Claude Piron

Das Recht sich mitzuteilen und verstehen


Obschon unsere Gesellschaft von Wirksamkeit besessen ist, interessiert man sich seltsamerweise nicht für das Verhältnis zwischen dem Aufwand der Erlernung einer Fremdsprache und dem Ergebnis sowie den anfallenden riesigen Kosten. In der ganzen Welt lernen Kinder und Heranwachsende jahrelang Fremdsprachen, mit meistens unbefriedigendem oder jämmerlichem Ergebnis.


Das gewählte Verständigungsmittel kann in unserem Leben ernsthafte Auswirkungen haben. Es ist beispielsweise ein Erfordernis, dass die Verständigung zwischen dem Flugpiloten und dem Kontrollturm so sichergestellt ist, dass die Fluggäste keine Gefahr befürchten müssen. Aber so ist es leider nicht. Diese Verständigung erfolgt in Englisch, aufgrund einer provisorischen Empfehlung der Organisation für internationale Zivilluftfahrt, ein 1951 angenommener Beschluss, dessen provisorischen Status man nie überprüfte. Die gleiche Organisation führt eine Liste über Sprachprobleme im Flugverkehr, die sage und schreibe die drittgrösste Unfallursache ausmachen.

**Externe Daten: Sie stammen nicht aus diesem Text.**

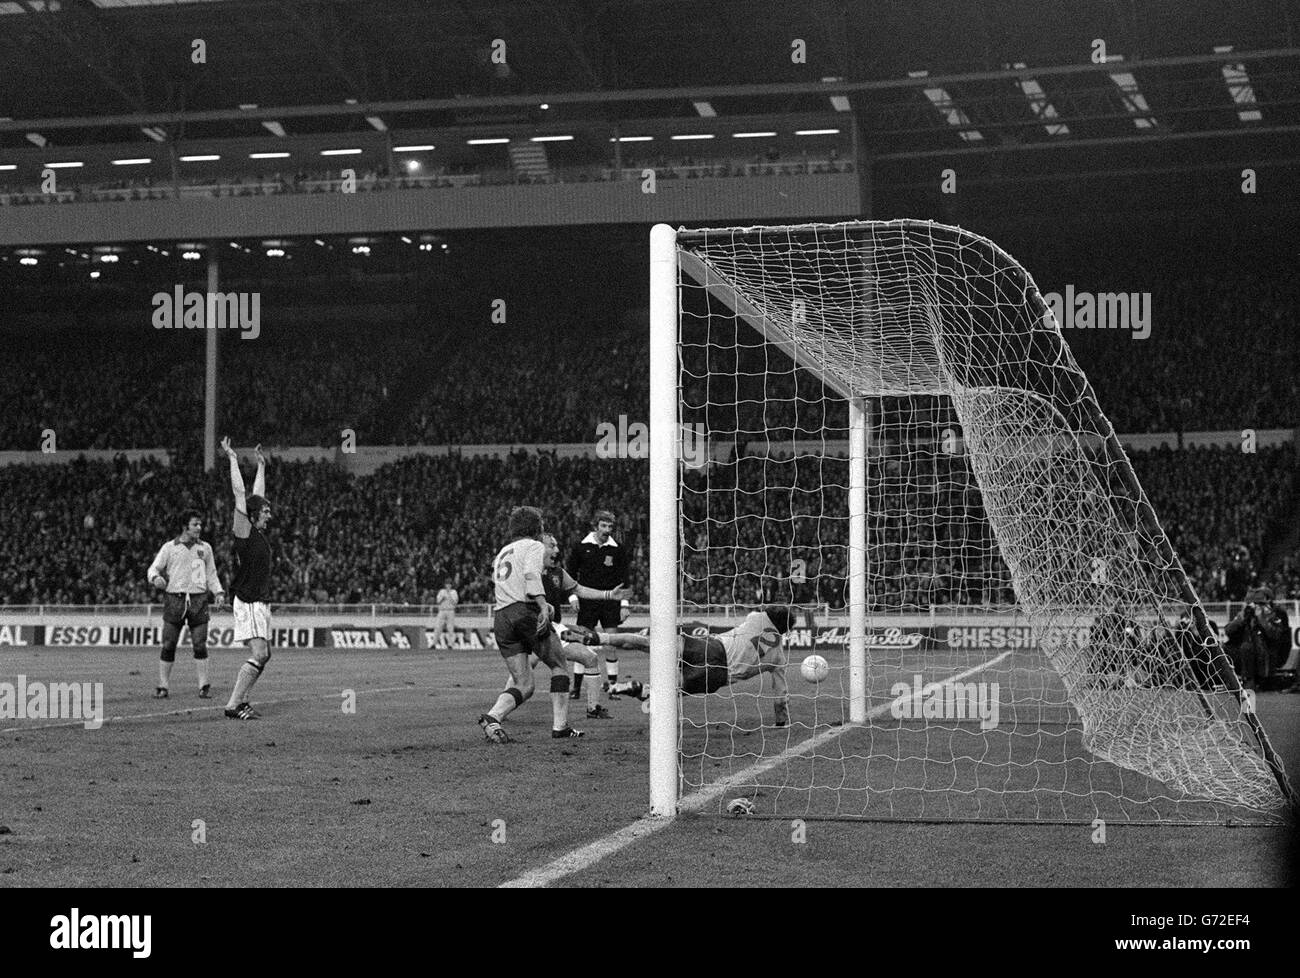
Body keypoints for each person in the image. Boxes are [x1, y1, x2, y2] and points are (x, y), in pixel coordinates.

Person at [478, 507, 581, 743]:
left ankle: (493, 717)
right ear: (537, 527)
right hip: (524, 612)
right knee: (559, 664)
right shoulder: (534, 546)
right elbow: (531, 575)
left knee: (524, 683)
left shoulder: (502, 552)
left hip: (502, 617)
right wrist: (544, 605)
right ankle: (560, 727)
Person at [601, 606, 797, 727]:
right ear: (786, 630)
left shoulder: (756, 617)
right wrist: (781, 723)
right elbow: (781, 695)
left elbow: (765, 613)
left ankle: (600, 637)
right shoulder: (778, 657)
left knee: (648, 643)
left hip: (709, 646)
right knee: (670, 693)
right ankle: (639, 689)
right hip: (720, 674)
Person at [221, 438, 274, 720]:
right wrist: (232, 457)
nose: (269, 514)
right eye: (265, 511)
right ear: (252, 517)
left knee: (265, 655)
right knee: (260, 652)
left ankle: (241, 702)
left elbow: (256, 494)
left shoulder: (257, 533)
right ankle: (234, 704)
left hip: (259, 600)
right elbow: (241, 493)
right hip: (249, 599)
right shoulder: (243, 530)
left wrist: (261, 466)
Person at [146, 510, 224, 699]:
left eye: (200, 524)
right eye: (195, 524)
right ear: (185, 527)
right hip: (175, 599)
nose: (199, 527)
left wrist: (219, 592)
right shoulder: (169, 548)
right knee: (169, 643)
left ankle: (203, 685)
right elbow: (153, 569)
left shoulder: (205, 548)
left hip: (198, 600)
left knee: (199, 643)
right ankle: (163, 686)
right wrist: (155, 578)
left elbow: (211, 573)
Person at [567, 509, 630, 698]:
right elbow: (570, 574)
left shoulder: (617, 549)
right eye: (604, 526)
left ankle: (612, 688)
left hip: (611, 602)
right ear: (596, 526)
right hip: (587, 600)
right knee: (582, 644)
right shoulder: (581, 547)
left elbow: (625, 577)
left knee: (611, 644)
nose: (607, 530)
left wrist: (625, 604)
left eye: (610, 526)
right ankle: (576, 688)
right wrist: (572, 597)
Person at [1224, 587, 1291, 691]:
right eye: (1253, 603)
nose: (1255, 606)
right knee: (1226, 648)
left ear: (1268, 601)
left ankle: (1252, 681)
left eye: (1259, 603)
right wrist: (1241, 619)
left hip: (1269, 652)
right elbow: (1228, 631)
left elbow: (1276, 636)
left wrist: (1261, 618)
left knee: (1247, 647)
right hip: (1246, 652)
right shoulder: (1246, 612)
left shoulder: (1276, 613)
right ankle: (1229, 681)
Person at [432, 577, 459, 648]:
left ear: (451, 585)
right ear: (445, 585)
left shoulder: (454, 592)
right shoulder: (441, 591)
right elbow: (438, 601)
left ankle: (450, 644)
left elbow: (455, 603)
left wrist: (449, 596)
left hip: (450, 611)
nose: (448, 586)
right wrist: (443, 598)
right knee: (438, 627)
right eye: (447, 584)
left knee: (450, 628)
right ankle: (433, 644)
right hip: (442, 610)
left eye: (449, 584)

Paradoxerweise ist Englisch eine der ungeeignetsten Sprachen für die internationale Verständigung. Die Aussprache ist schwierig, die Grammatik ungenau, die Wortbedeutung vielsinnig. Das ist Anlass zu folgenschweren Missverständnissen im Luftverkehr.


Das Recht, sich mitzuteilen und zu verstehen beinhaltet auch das Recht auf eine Kommunikation, die unser Leben schützt, die uns wegen sprachlichen Unvermögens nicht der Lächerlichkeit und Scham aussetzt. Es geht um das Recht, sich gleichberechtigt auszudrücken, ohne Vor- und Nachteile zu haben. Denn wer eine fremde Sprache sprechen muss, erleidet ein Erschwernis, das umso grösser ist, wenn eine Sprache kompliziert ist und der Logik und spontanen Funktion des Gehirns widerspricht.


Die Völker und ihre Informationsvermittler und Entscheidungsträger dulden diese Benachteiligungen mit erstaunlicher Trägheit oder sind sich ihrer nicht bewusst. Die Tatsache, dass unsere Gesellschaft die Wichtigkeit der Sprache als Faktor der Menschenwürde nicht wahrnimmt, führt zu versteckten Formen der Diskriminierung, die eine freie Kommunikation behindert.


Die Behörden aller Länder und die Verantwortlichen internationaler Organisationen sollten zur Kenntnis nehmen, dass eine internationale Brückensprache, nämlich Esperanto, existiert und nach objektiven Kriterien jenes Verständigungsmitel ist, das weltweit das beste Kosten/Nutzenverhältnis aufweist. Die Sprache ist wegen der einfachen Grammatik und des internationalen Wortschatzes leicht lernbar, Es ist ein Sprachsystem, das psychologisch voll befriedigt und kulturell niemanden benachteiligt. In der ganzen Welt wird Esperanto in menschlichen Netzwerken verwendet, die zusammen eine Art Diaspora bilden, wo sprachliche Benachteiligung mehr oder weniger überwunden ist. Die Erfahrung in diesem Bereich gleicht einer Pilotstudie, die beweist, dass das Mittel dem Ziel entspricht.


Man überprüfe die Fakten. Wenn Esperanto die Verständigung von Mensch zu Mensch weltweit vereinfacht und erleichtert, müsste der Unterricht in den Schulen geplant werden. Viele Regierungen stecken Riesensummen in den Unterricht der englischen Sprache, obwohl die Ergebnisse im Vergleich zu Esperanto ernüchternd ausfallen. Es wäre deshalb angezeigt, unwirksame Investitionen zu vermeiden und die Menschheit von den sprachlichen Barrieren zu befreien. Wir müssen das Bewusstsein über die Sprachenproblematik wecken sowie für mehr Gerechtigkeit in der internationalen Sprachenpolitik eintreten.


PS. Der Autor Claude Piron war Uebersetzer, ist Psychologe und Esperanto-Schriftsteller. Aus dem Esperanto übersetzt.